Use with Differential Equations

python

# Optimize parameters of ODE model
from differential_equations import LogisticModel
from simulated_annealing import SimulatedAnnealing

model = LogisticModel()

def objective(params):
    model.params = {'r': params[0], 'K': params[1]}
    predictions = model.solve([10], t_data)
    return np.sum((predictions - observed_data)**2)

sa = SimulatedAnnealing(objective, bounds=[(0.1, 2.0), (50, 200)])
result = sa.optimize()

Common Pitfalls

•
T_initial Too Low: Algorithm behaves like hill climbing (gets stuck).
- •Fix: Increase T_initial (test with 80% initial acceptance).
•
Cooling Too Fast: Premature convergence.
- •Fix: Increase alpha (0.95 → 0.99) or use logarithmic cooling.
•
Cooling Too Slow: Wastes computation time.
- •Fix: Decrease alpha or use exponential cooling.
•
Step Size Too Large/Small: Poor exploration or exploitation.
- •Fix: Use adaptive step size based on acceptance rate.

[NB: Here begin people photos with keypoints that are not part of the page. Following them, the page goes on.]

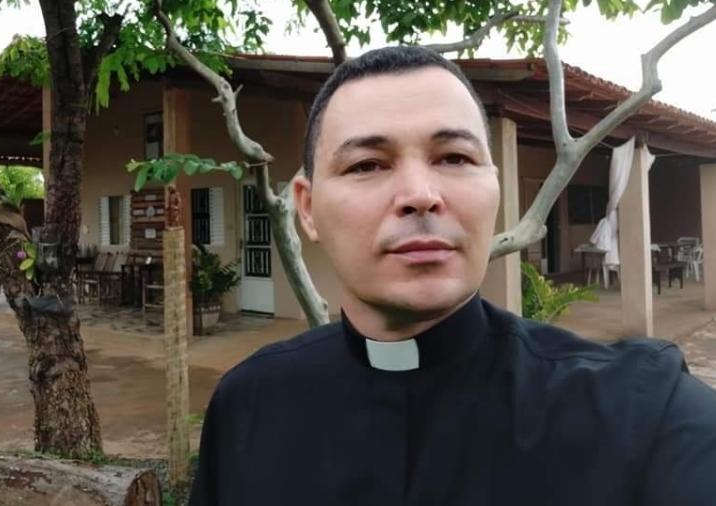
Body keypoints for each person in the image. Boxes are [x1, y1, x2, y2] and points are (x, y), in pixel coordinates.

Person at [188, 46, 716, 506]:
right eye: (367, 165)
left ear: (495, 187)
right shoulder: (249, 405)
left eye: (455, 157)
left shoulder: (642, 414)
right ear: (306, 208)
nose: (420, 193)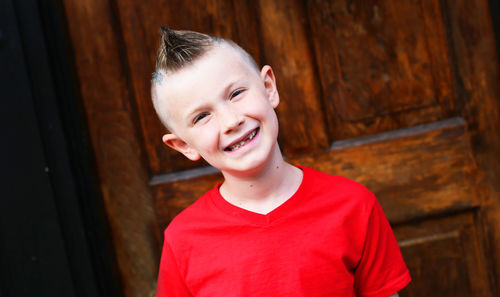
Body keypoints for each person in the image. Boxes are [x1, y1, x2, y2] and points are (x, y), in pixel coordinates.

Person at [150, 26, 411, 297]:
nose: (231, 121)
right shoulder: (182, 239)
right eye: (202, 116)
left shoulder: (355, 206)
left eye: (236, 93)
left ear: (268, 87)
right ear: (184, 145)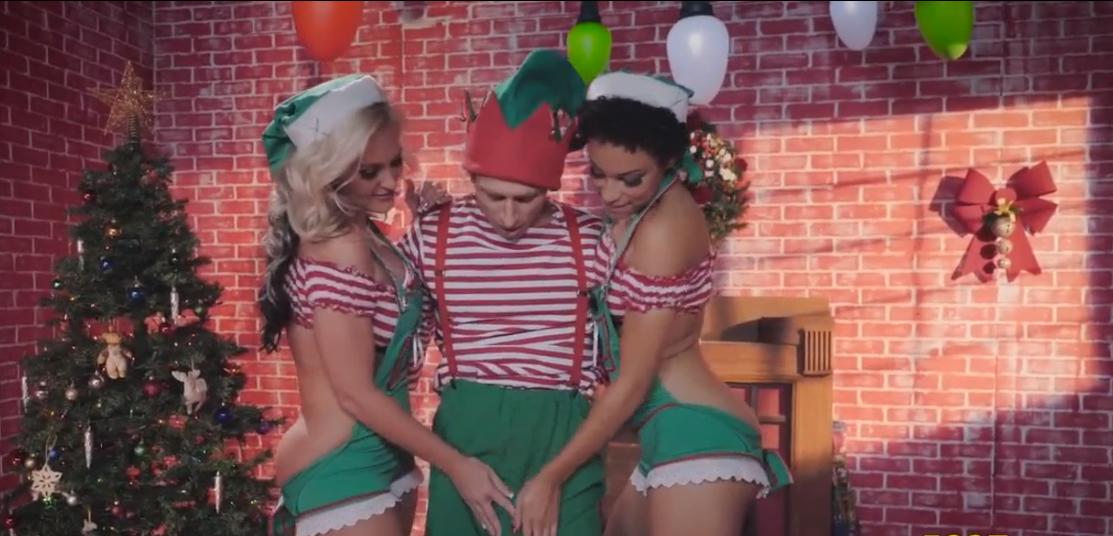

Output Requirements for Paper

•
Algorithm Description:

"We employed Simulated Annealing with geometric cooling (α=0.95), Gaussian neighbor generation, and Metropolis acceptance criterion."
•
Parameter Justification:

"Initial temperature T₀=100 was set to achieve 80% initial acceptance rate. Final temperature Tₑ=0.001 ensures fine-tuning."
•
Convergence Plots: Show both fitness and temperature curves.
•
Acceptance Rate: Plot acceptance rate over time (should decrease from ~80% to ~5%).
•
Performance:

"After 1000 iterations, SA converged to f(x*) = 0.0045. The algorithm successfully escaped 3 local minima (Figure X)."

Decision Guide: SA vs Other Algorithms

Problem Type	Use SA?	Alternative
Continuous, multimodal	✅ Yes	`particle-swarm` (faster)
Discrete/Combinatorial	⚠️ Possible	`genetic-algorithm` (better)
Smooth, unimodal	❌ No	Gradient-based
Need simplicity	✅ Yes	Fewest parameters
High-dimensional (>50)	⚠️ Slow	`particle-swarm`

Summary

This simulated-annealing skill:

•Provides complete SA implementation with multiple cooling schedules.
•Best for continuous optimization with many local minima.
•Simplest algorithm (only 3 main parameters).
•Integrates with differential-equations for parameter fitting.
•Can be extended to multi-objective (MOEA/D connection).